◆ **THE PROBLEM**
Print exactly what the entries say, line by line, from the first line down to the one with "nasopharynx was stained", inclusive.

◆ **EXTRACTED ENTRIES**
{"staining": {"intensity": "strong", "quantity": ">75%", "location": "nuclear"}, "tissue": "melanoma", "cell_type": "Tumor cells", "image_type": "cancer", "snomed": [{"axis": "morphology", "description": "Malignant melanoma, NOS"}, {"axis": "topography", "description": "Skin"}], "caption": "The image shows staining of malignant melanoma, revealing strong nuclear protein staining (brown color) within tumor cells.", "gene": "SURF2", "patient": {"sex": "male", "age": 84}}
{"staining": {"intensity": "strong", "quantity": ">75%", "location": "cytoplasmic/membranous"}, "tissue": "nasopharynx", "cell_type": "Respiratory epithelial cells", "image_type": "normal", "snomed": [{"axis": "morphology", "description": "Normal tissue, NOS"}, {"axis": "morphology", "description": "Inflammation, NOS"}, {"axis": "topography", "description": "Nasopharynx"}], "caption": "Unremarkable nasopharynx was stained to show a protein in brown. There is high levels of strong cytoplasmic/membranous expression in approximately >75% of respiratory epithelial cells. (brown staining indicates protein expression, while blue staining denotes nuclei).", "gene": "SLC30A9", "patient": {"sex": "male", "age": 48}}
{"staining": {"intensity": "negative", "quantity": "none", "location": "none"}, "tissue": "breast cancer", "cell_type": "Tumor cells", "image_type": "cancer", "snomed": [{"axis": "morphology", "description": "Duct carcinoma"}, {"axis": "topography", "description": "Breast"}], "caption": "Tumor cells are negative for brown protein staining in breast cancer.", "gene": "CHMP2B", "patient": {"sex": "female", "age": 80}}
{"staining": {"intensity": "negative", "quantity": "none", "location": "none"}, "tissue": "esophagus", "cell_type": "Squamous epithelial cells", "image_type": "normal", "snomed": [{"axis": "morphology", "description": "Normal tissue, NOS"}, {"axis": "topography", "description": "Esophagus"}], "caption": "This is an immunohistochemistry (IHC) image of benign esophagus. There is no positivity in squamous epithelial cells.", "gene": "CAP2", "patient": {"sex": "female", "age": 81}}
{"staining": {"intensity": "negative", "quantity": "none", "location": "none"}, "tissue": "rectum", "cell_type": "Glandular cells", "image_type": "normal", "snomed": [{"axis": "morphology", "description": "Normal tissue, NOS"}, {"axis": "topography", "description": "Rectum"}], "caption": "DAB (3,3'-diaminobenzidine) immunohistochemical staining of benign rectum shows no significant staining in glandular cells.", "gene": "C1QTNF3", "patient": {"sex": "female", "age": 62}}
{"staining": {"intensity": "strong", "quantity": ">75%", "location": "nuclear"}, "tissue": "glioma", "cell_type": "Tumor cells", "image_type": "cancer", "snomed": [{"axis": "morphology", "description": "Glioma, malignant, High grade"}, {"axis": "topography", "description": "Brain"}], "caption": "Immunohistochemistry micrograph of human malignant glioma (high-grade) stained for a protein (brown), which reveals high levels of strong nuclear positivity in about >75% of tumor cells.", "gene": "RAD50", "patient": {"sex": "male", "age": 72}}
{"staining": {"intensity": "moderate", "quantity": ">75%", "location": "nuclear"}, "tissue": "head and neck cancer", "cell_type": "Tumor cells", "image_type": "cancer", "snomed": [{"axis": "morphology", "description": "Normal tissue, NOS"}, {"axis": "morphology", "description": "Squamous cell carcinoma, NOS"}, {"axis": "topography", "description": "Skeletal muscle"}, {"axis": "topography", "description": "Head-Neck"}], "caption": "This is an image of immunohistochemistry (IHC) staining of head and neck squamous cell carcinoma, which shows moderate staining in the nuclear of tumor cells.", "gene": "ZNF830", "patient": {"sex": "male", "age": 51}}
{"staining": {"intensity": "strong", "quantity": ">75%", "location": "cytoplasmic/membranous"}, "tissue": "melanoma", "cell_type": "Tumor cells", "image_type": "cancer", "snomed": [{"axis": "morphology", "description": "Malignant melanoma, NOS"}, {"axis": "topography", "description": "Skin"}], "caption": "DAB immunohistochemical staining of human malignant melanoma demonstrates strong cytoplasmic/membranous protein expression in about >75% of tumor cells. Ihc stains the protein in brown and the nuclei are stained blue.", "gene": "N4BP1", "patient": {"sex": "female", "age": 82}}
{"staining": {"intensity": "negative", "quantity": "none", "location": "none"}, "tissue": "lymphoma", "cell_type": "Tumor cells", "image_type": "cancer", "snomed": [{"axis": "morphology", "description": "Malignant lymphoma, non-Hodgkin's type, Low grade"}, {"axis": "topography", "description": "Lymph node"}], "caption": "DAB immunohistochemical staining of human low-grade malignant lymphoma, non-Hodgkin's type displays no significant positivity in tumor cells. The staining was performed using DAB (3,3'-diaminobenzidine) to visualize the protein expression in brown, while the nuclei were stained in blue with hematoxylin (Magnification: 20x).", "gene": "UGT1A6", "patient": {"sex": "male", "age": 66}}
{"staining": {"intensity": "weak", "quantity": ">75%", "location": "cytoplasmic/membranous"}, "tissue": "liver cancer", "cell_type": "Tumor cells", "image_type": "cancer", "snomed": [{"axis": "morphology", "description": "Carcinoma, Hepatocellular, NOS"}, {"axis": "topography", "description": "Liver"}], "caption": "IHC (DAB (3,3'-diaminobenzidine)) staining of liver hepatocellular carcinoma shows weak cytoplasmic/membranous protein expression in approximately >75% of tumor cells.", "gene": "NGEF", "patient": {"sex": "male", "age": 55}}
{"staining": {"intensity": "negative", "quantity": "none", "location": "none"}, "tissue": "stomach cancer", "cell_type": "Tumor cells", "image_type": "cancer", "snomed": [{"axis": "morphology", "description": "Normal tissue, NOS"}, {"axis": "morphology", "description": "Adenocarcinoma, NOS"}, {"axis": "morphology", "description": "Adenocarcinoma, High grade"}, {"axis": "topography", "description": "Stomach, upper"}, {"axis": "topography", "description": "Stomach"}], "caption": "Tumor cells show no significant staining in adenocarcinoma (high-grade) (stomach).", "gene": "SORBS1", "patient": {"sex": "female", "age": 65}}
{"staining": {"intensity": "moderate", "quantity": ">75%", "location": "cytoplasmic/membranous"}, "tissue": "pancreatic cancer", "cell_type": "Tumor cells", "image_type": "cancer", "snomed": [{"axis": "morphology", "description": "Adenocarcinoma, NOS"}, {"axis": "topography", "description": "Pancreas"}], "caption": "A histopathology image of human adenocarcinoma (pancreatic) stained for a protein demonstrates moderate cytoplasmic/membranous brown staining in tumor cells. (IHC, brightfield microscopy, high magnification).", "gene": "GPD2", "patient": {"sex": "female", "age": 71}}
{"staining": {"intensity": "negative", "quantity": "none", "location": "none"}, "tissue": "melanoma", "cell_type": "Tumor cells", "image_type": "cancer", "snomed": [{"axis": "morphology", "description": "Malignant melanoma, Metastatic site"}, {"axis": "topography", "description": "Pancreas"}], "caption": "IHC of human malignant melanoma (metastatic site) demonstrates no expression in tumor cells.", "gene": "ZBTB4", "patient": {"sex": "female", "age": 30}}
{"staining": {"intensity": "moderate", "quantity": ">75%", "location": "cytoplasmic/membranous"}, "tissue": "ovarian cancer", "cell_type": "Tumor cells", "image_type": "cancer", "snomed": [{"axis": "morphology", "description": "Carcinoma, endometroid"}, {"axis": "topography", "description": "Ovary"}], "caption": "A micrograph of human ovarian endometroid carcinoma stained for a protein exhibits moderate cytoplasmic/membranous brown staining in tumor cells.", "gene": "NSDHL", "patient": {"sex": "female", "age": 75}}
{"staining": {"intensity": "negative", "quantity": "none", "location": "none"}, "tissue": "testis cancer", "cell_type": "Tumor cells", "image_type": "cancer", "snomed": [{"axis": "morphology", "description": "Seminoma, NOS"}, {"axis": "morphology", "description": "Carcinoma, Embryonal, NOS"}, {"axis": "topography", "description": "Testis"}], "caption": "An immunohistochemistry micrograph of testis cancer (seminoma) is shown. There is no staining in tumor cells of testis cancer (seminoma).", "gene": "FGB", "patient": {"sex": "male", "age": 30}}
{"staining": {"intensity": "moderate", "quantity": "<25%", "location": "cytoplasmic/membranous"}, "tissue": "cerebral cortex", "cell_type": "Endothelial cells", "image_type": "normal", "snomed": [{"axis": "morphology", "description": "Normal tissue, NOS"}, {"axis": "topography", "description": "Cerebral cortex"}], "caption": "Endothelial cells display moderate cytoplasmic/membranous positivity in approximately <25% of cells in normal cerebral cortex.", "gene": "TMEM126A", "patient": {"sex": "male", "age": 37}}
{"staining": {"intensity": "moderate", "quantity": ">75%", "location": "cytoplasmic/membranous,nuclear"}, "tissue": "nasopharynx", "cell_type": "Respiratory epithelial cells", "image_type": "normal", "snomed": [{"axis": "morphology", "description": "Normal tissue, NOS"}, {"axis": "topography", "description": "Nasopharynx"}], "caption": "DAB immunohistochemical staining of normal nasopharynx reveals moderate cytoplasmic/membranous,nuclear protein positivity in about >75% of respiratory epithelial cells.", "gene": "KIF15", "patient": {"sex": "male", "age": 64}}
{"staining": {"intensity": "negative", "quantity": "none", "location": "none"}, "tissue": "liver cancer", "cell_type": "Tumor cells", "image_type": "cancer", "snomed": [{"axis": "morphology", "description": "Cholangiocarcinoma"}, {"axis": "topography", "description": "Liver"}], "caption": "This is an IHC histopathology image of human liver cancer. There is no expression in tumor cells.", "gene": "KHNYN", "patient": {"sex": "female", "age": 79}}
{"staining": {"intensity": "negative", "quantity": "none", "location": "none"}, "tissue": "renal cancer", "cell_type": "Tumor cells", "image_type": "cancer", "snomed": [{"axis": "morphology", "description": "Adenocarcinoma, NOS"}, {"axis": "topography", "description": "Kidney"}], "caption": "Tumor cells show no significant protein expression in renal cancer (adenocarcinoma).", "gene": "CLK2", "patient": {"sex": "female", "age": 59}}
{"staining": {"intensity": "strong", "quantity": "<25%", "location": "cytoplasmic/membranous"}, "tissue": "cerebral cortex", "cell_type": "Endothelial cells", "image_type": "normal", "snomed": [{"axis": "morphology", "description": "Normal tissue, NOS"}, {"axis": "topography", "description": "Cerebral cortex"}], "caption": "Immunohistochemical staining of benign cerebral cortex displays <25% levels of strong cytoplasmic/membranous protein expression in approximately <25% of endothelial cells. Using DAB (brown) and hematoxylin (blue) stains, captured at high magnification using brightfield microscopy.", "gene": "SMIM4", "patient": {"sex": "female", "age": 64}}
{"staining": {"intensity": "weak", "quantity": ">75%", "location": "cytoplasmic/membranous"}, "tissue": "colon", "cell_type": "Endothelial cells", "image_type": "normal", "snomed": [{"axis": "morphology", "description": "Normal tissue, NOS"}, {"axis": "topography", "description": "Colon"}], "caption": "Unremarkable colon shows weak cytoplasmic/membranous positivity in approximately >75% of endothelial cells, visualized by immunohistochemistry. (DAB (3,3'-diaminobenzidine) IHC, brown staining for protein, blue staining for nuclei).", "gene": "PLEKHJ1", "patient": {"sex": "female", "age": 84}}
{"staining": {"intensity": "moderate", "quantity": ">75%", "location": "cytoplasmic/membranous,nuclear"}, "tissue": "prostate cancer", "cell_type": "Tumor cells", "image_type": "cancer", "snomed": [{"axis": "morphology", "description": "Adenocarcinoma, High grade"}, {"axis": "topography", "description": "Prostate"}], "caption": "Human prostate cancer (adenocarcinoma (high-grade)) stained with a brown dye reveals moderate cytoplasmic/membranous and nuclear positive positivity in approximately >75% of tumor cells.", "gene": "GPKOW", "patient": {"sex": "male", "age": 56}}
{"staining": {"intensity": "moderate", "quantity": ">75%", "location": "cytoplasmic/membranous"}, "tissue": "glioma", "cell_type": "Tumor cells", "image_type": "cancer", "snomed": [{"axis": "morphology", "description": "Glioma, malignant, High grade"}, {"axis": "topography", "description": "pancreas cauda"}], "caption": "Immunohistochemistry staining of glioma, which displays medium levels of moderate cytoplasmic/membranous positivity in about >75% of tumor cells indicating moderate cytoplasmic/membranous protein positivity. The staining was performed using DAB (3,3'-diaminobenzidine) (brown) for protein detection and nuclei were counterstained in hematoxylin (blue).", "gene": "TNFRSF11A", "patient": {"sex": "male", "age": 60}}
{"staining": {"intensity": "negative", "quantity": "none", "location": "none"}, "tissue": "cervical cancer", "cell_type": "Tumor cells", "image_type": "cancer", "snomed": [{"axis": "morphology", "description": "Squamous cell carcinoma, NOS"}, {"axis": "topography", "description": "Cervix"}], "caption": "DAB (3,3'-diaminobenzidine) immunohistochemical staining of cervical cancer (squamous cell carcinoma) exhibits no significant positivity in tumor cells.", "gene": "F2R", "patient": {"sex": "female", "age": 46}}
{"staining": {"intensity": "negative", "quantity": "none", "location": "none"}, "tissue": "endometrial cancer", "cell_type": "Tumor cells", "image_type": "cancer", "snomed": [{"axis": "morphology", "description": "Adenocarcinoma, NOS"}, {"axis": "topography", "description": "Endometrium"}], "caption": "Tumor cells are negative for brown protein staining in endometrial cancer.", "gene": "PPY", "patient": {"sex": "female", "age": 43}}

◆ **OUTPUT OF THE TASK**
{"staining": {"intensity": "strong", "quantity": ">75%", "location": "nuclear"}, "tissue": "melanoma", "cell_type": "Tumor cells", "image_type": "cancer", "snomed": [{"axis": "morphology", "description": "Malignant melanoma, NOS"}, {"axis": "topography", "description": "Skin"}], "caption": "The image shows staining of malignant melanoma, revealing strong nuclear protein staining (brown color) within tumor cells.", "gene": "SURF2", "patient": {"sex": "male", "age": 84}}
{"staining": {"intensity": "strong", "quantity": ">75%", "location": "cytoplasmic/membranous"}, "tissue": "nasopharynx", "cell_type": "Respiratory epithelial cells", "image_type": "normal", "snomed": [{"axis": "morphology", "description": "Normal tissue, NOS"}, {"axis": "morphology", "description": "Inflammation, NOS"}, {"axis": "topography", "description": "Nasopharynx"}], "caption": "Unremarkable nasopharynx was stained to show a protein in brown. There is high levels of strong cytoplasmic/membranous expression in approximately >75% of respiratory epithelial cells. (brown staining indicates protein expression, while blue staining denotes nuclei).", "gene": "SLC30A9", "patient": {"sex": "male", "age": 48}}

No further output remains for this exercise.